Recorded data
>>

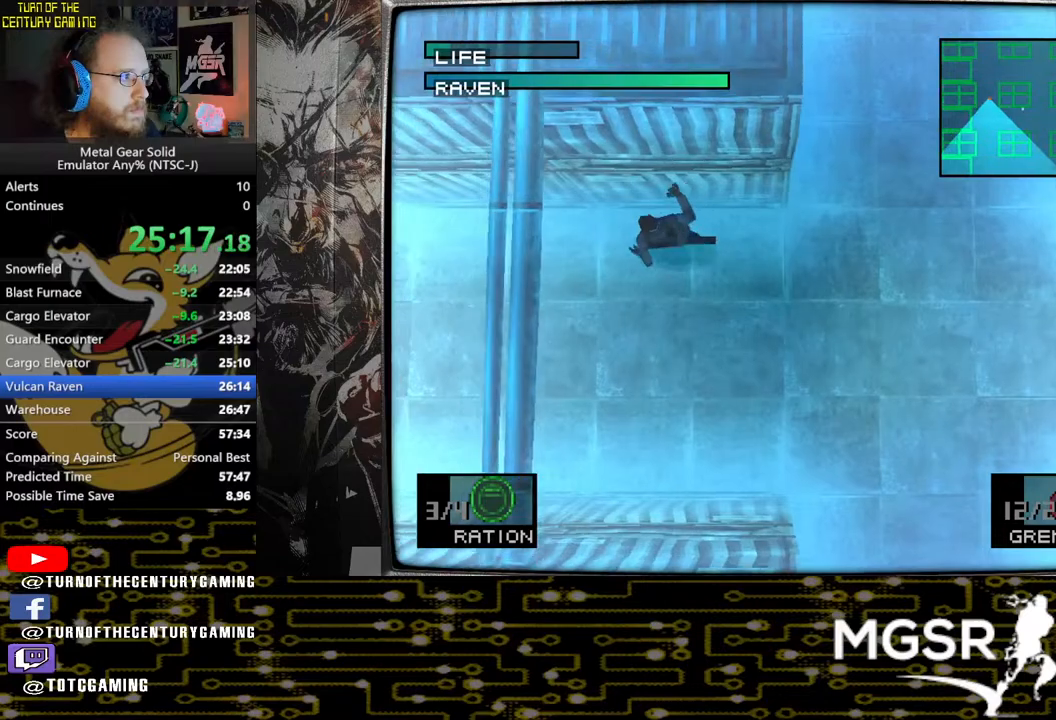
{"buttons": ["DPAD_LEFT"], "left_stick": "center", "right_stick": "center", "events": []}
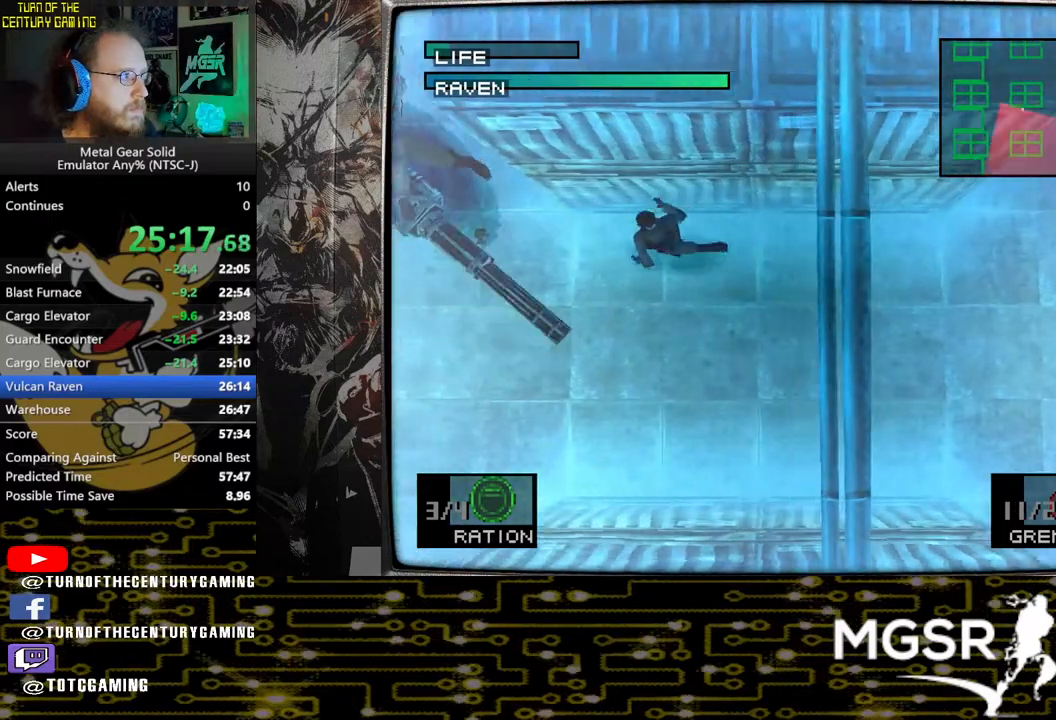
{"buttons": ["DPAD_LEFT"], "left_stick": "center", "right_stick": "center", "events": []}
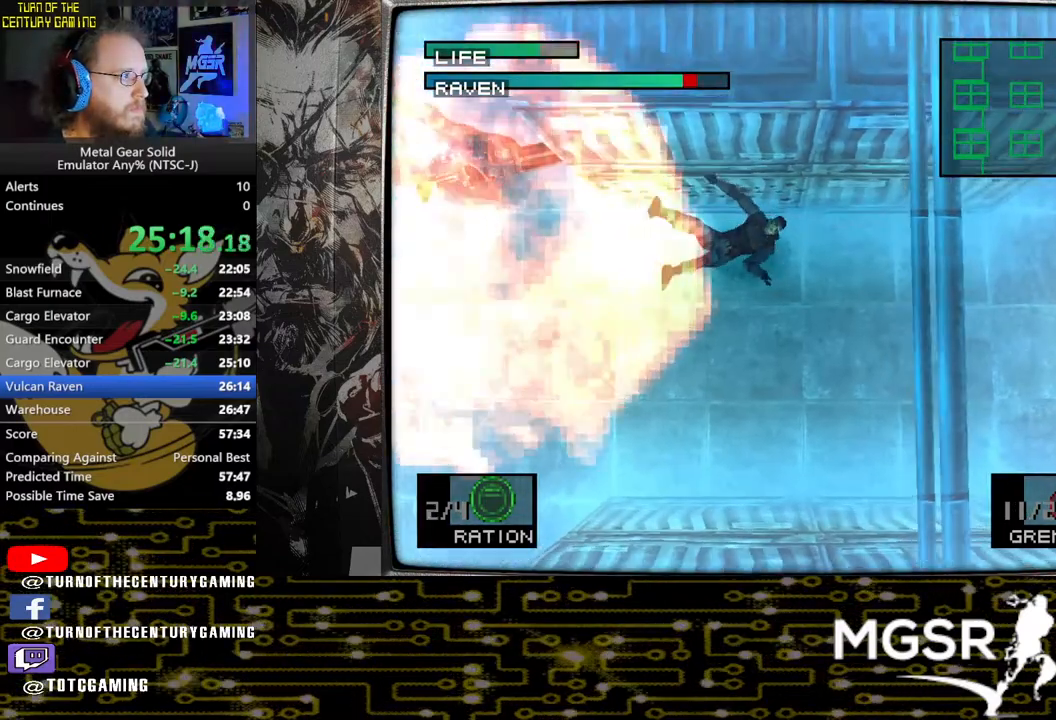
{"buttons": ["CROSS", "SQUARE", "DPAD_LEFT"], "left_stick": "center", "right_stick": "center", "events": [[100, "CROSS", "down"], [133, "DPAD_UP", "down"], [183, "DPAD_LEFT", "up"], [217, "CROSS", "up"], [283, "CROSS", "down"], [333, "SQUARE", "down"], [367, "DPAD_LEFT", "down"], [367, "SQUARE", "up"], [383, "CROSS", "up"], [400, "DPAD_UP", "up"], [450, "CROSS", "down"], [467, "SQUARE", "down"]]}
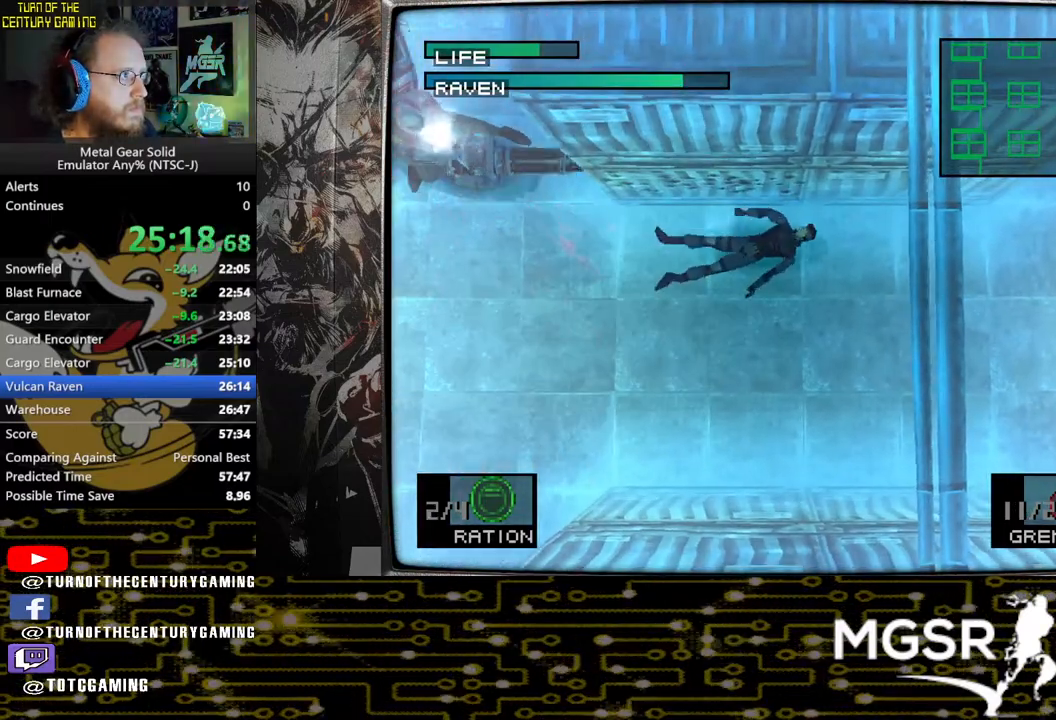
{"buttons": ["CROSS", "SQUARE", "DPAD_UP", "DPAD_LEFT"], "left_stick": "center", "right_stick": "center", "events": [[33, "SQUARE", "up"], [50, "CROSS", "up"], [83, "DPAD_LEFT", "up"], [83, "DPAD_UP", "down"], [117, "CROSS", "down"], [133, "SQUARE", "down"], [200, "DPAD_LEFT", "down"], [200, "SQUARE", "up"], [217, "CROSS", "up"], [250, "DPAD_UP", "up"], [283, "CROSS", "down"], [283, "SQUARE", "down"], [367, "CROSS", "up"], [367, "SQUARE", "up"], [433, "CROSS", "down"], [450, "SQUARE", "down"], [467, "DPAD_UP", "down"]]}
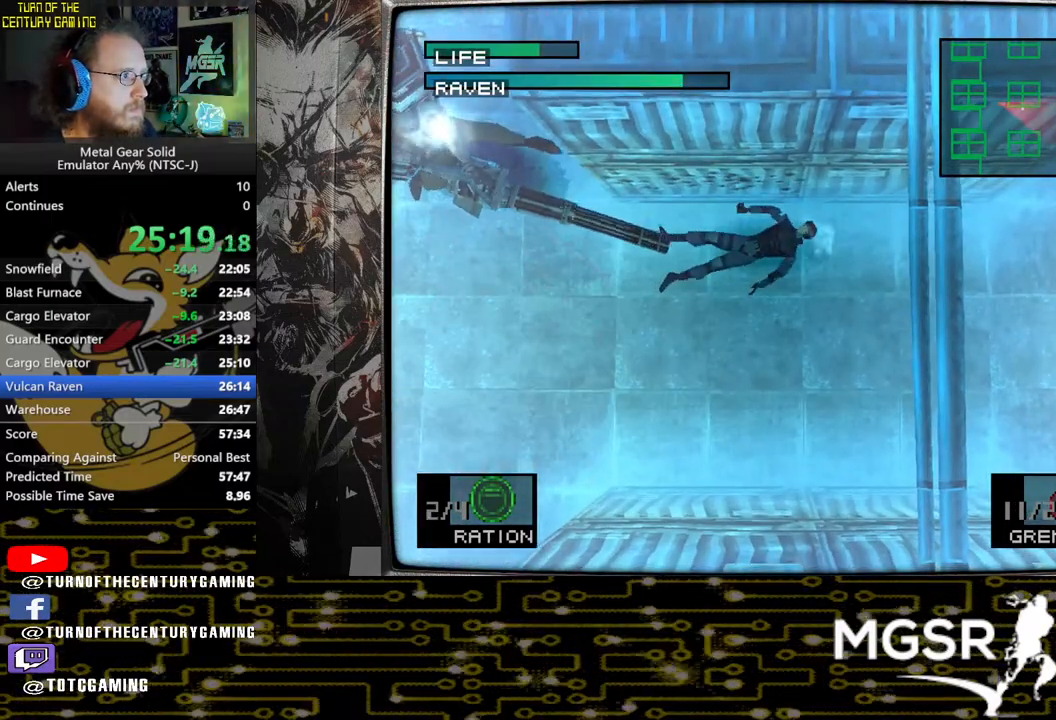
{"buttons": ["DPAD_UP", "DPAD_LEFT"], "left_stick": "center", "right_stick": "center"}
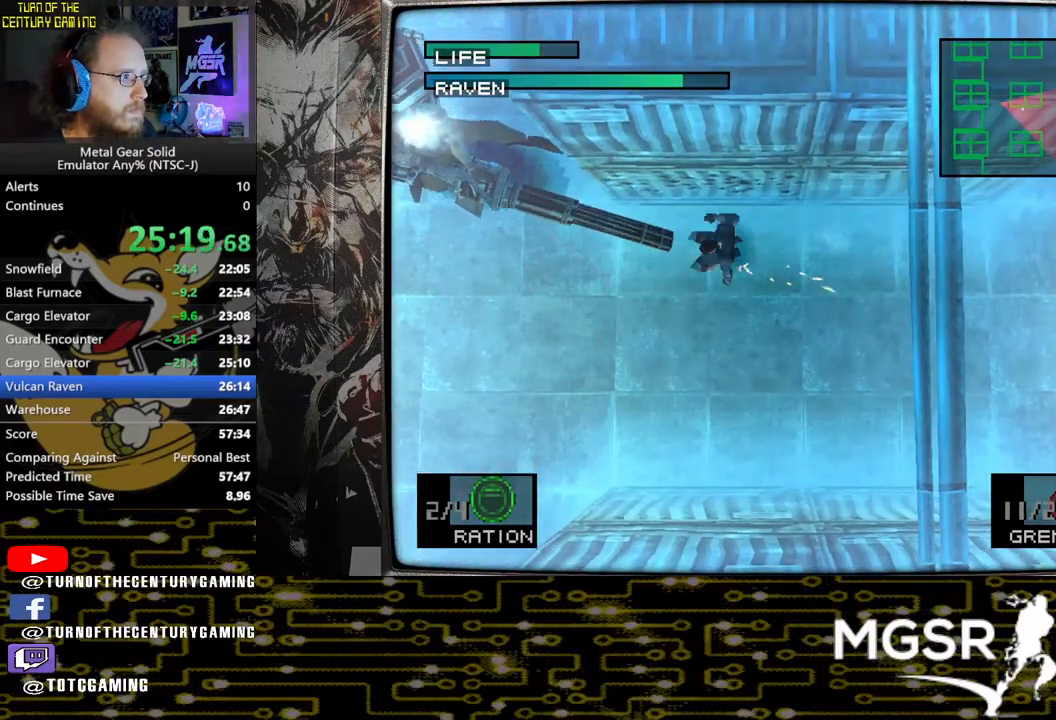
{"buttons": ["DPAD_UP", "DPAD_LEFT"], "left_stick": "center", "right_stick": "center", "events": []}
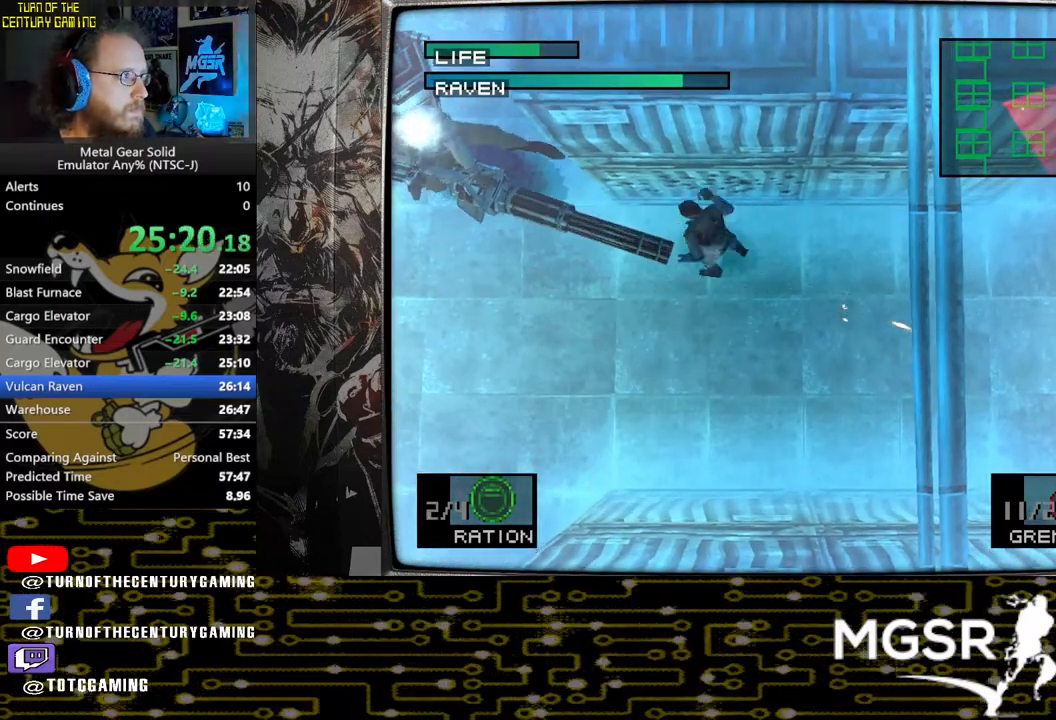
{"buttons": ["SQUARE", "DPAD_UP", "DPAD_LEFT"], "left_stick": "center", "right_stick": "center", "events": [[400, "SQUARE", "down"]]}
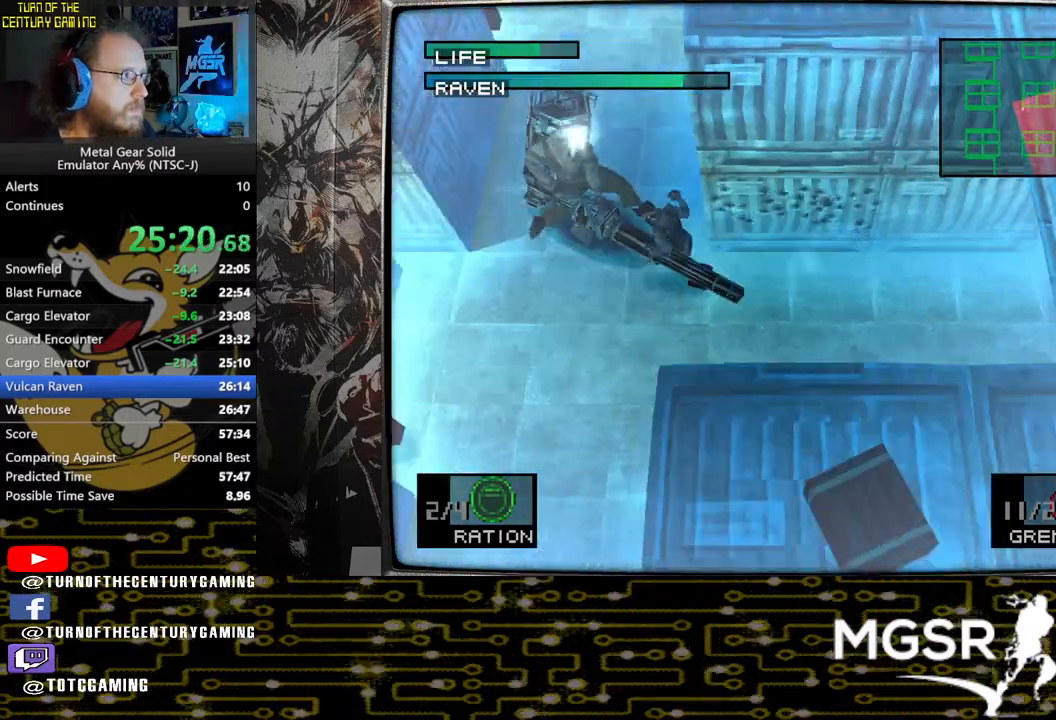
{"buttons": ["SQUARE"], "left_stick": "center", "right_stick": "center", "events": [[33, "DPAD_LEFT", "up"], [250, "DPAD_UP", "up"]]}
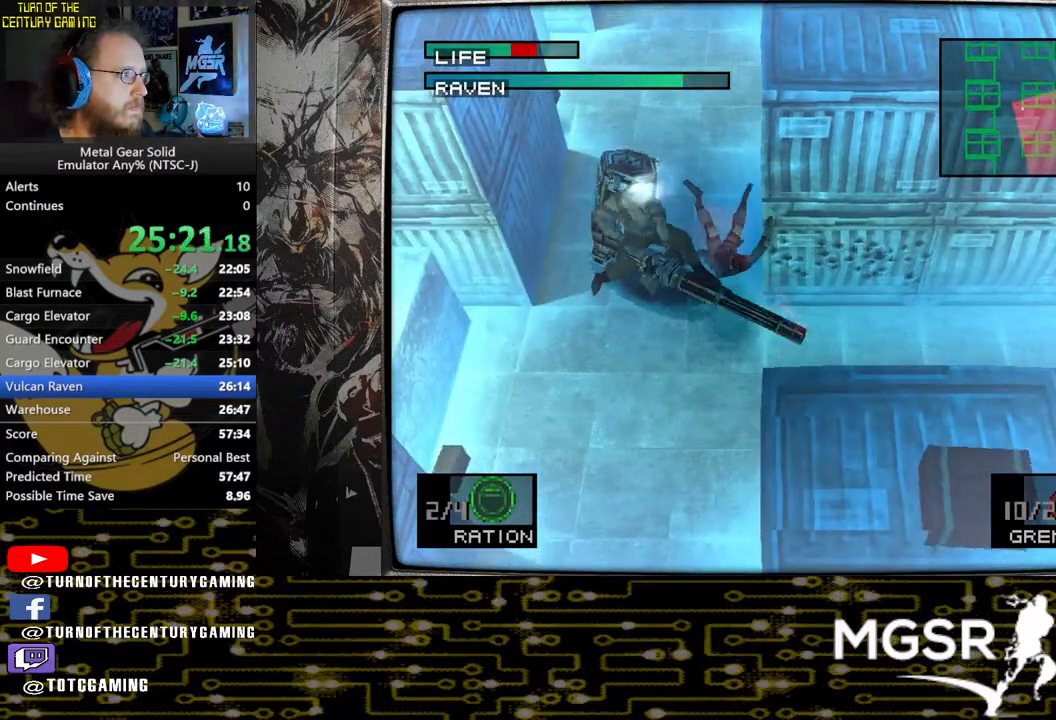
{"buttons": [], "left_stick": "center", "right_stick": "center", "events": [[383, "SQUARE", "up"]]}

<<

**Problem details:** Where does the string "events" appear in the records above? Return every line that holds it.

**Exercise response:**
{"buttons": ["DPAD_LEFT"], "left_stick": "center", "right_stick": "center", "events": []}
{"buttons": ["DPAD_LEFT"], "left_stick": "center", "right_stick": "center", "events": []}
{"buttons": ["CROSS", "SQUARE", "DPAD_LEFT"], "left_stick": "center", "right_stick": "center", "events": [[100, "CROSS", "down"], [133, "DPAD_UP", "down"], [183, "DPAD_LEFT", "up"], [217, "CROSS", "up"], [283, "CROSS", "down"], [333, "SQUARE", "down"], [367, "DPAD_LEFT", "down"], [367, "SQUARE", "up"], [383, "CROSS", "up"], [400, "DPAD_UP", "up"], [450, "CROSS", "down"], [467, "SQUARE", "down"]]}
{"buttons": ["CROSS", "SQUARE", "DPAD_UP", "DPAD_LEFT"], "left_stick": "center", "right_stick": "center", "events": [[33, "SQUARE", "up"], [50, "CROSS", "up"], [83, "DPAD_LEFT", "up"], [83, "DPAD_UP", "down"], [117, "CROSS", "down"], [133, "SQUARE", "down"], [200, "DPAD_LEFT", "down"], [200, "SQUARE", "up"], [217, "CROSS", "up"], [250, "DPAD_UP", "up"], [283, "CROSS", "down"], [283, "SQUARE", "down"], [367, "CROSS", "up"], [367, "SQUARE", "up"], [433, "CROSS", "down"], [450, "SQUARE", "down"], [467, "DPAD_UP", "down"]]}
{"buttons": ["DPAD_UP", "DPAD_LEFT"], "left_stick": "center", "right_stick": "center", "events": []}
{"buttons": ["SQUARE", "DPAD_UP", "DPAD_LEFT"], "left_stick": "center", "right_stick": "center", "events": [[400, "SQUARE", "down"]]}
{"buttons": ["SQUARE"], "left_stick": "center", "right_stick": "center", "events": [[33, "DPAD_LEFT", "up"], [250, "DPAD_UP", "up"]]}
{"buttons": [], "left_stick": "center", "right_stick": "center", "events": [[383, "SQUARE", "up"]]}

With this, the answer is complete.